Case Report – Arbitrator orders call centre to stop recording calls

20 Sep

Earlier this year, on April 17th, Arbitrator Veniot ordered the Halifax Regional Municipality to cease and desist from recording calls to its municipal call centre for quality monitoring, coaching and dispute resolution purposes.

The union grieved the implementation of a system whereby the Municipality recorded all calls to its call centre. It claimed a breach of the privacy protection provisions of the Nova Scotia Municipal Government Act and the collective agreement. The system was implemented after the Municipality had engaged in a successful program of customer service improvement. The evidence showed its call centre was “functioning well” at the time of the implementation, so the Municipality argued that the call centre attendants had little expectation of privacy, that it was simply supervising work product and that it was being diligent in its attempt to improve service.
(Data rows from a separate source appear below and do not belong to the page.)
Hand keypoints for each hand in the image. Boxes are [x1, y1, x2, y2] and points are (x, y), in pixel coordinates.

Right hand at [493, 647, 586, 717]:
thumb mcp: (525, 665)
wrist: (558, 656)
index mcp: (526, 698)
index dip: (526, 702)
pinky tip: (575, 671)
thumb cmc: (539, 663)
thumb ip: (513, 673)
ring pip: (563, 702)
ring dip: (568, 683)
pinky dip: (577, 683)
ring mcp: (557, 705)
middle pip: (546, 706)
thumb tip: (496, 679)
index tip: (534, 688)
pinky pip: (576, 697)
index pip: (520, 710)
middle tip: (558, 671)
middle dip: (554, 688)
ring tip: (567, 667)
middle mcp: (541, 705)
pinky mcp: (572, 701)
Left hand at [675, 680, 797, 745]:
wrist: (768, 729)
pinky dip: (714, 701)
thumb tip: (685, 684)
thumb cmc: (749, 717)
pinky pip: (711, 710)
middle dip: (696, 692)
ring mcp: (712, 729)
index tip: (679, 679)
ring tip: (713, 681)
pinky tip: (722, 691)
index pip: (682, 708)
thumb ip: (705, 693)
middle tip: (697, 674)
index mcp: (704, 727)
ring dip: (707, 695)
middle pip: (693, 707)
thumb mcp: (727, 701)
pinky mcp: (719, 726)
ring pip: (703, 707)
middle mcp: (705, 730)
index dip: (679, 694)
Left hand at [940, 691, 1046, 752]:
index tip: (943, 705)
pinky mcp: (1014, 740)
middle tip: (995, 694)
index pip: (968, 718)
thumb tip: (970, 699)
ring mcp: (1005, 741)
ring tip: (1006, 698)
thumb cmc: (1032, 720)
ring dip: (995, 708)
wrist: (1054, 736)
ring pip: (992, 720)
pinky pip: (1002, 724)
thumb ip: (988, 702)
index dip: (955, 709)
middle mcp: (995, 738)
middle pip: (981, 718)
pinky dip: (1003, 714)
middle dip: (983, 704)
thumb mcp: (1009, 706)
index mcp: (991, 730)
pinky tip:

Mr. Veniot rejected this argument and ordered the Municipality to cease and desist. It’s a lengthy decision with lots more in it than I will cover here. In my view these are the most significant features and findings:

  • Mr. Veniot finds the characteristics of a person’s voice is personal information, but does not consider the sensitivity of this information in the balance. He does not engage in an explicit analysis of whether the content of call centre employees’ communications are their “work product” or their personal information, though he appears to view it at personal information given his comments about the intrusiveness of monitoring “every single word” uttered on calls.
  • Mr. Veniot interprets the “necessity” standard for collection in the legislation strictly, distinguishing the text of the Nova Scotia statute from text of PIPEDA (which speaks of “reasonableness”) and implying that a necessity standard does not entail a balancing of legitimate interests. His approach is technical and focussed on language, and very different from the purposive and contextual approach taken by the British Columbia based on identical statutory language in the British Columbia Freedom of Information and Protection of Privacy Act.
  • Although finding there is no “free-standing” right of privacy, Mr. Veniot states that employees come into the collective bargaining relationship with a right to “some” privacy, and therefore, “the question is never whether that right is in the agreement – something [he has] never seen – but how and on what basis the employer can argue that employee [sic] have surrendered any portion of that right.”

This is the first case I’m aware of on the issue of recording call centre communications.

Halifax (Regional Municipality) and Nova Scotia Union of Public and Private Employees, Local 2 (Policy Grievance) (Re), [2008] N.S.L.A.A. No. 13 (Veniot).